SUPPLIED RECORDS: Begin

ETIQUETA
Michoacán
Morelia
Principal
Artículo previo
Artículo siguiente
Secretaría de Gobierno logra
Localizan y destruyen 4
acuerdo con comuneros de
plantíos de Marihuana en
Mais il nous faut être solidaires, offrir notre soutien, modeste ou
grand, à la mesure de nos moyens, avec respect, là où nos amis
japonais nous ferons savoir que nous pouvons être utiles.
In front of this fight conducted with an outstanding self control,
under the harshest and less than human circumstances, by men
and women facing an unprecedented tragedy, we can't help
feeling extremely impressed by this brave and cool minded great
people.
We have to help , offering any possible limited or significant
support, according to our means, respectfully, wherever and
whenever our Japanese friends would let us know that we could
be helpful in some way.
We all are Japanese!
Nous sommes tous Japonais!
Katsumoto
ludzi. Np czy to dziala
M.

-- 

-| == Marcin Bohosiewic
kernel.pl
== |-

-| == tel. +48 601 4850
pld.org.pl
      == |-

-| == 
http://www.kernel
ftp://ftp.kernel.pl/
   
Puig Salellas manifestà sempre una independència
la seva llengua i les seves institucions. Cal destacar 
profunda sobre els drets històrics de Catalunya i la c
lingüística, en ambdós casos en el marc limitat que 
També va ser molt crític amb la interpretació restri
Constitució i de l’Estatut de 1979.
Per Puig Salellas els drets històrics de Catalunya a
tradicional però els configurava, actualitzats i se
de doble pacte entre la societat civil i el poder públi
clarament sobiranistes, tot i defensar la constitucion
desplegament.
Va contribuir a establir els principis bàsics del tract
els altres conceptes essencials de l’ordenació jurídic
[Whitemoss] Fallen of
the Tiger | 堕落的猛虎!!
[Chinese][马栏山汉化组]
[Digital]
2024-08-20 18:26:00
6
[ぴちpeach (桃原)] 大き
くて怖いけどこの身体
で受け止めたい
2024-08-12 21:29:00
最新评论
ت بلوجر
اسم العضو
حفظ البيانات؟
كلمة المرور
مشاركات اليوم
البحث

SUPPLIED RECORDS: End

# TASK DIRECTIONS:
Rewrite the lines of the entries starting at the line containing "Puig Salellas manifestà" and ending at the line containing "desplegament." as a numbered list, one line per item, leaving out any blank lines.

# TASK RESULT:
1. Puig Salellas manifestà sempre una independència
2. la seva llengua i les seves institucions. Cal destacar 
3. profunda sobre els drets històrics de Catalunya i la c
4. lingüística, en ambdós casos en el marc limitat que 
5. També va ser molt crític amb la interpretació restri
6. Constitució i de l’Estatut de 1979.
7. Per Puig Salellas els drets històrics de Catalunya a
8. tradicional però els configurava, actualitzats i se
9. de doble pacte entre la societat civil i el poder públi
10. clarament sobiranistes, tot i defensar la constitucion
11. desplegament.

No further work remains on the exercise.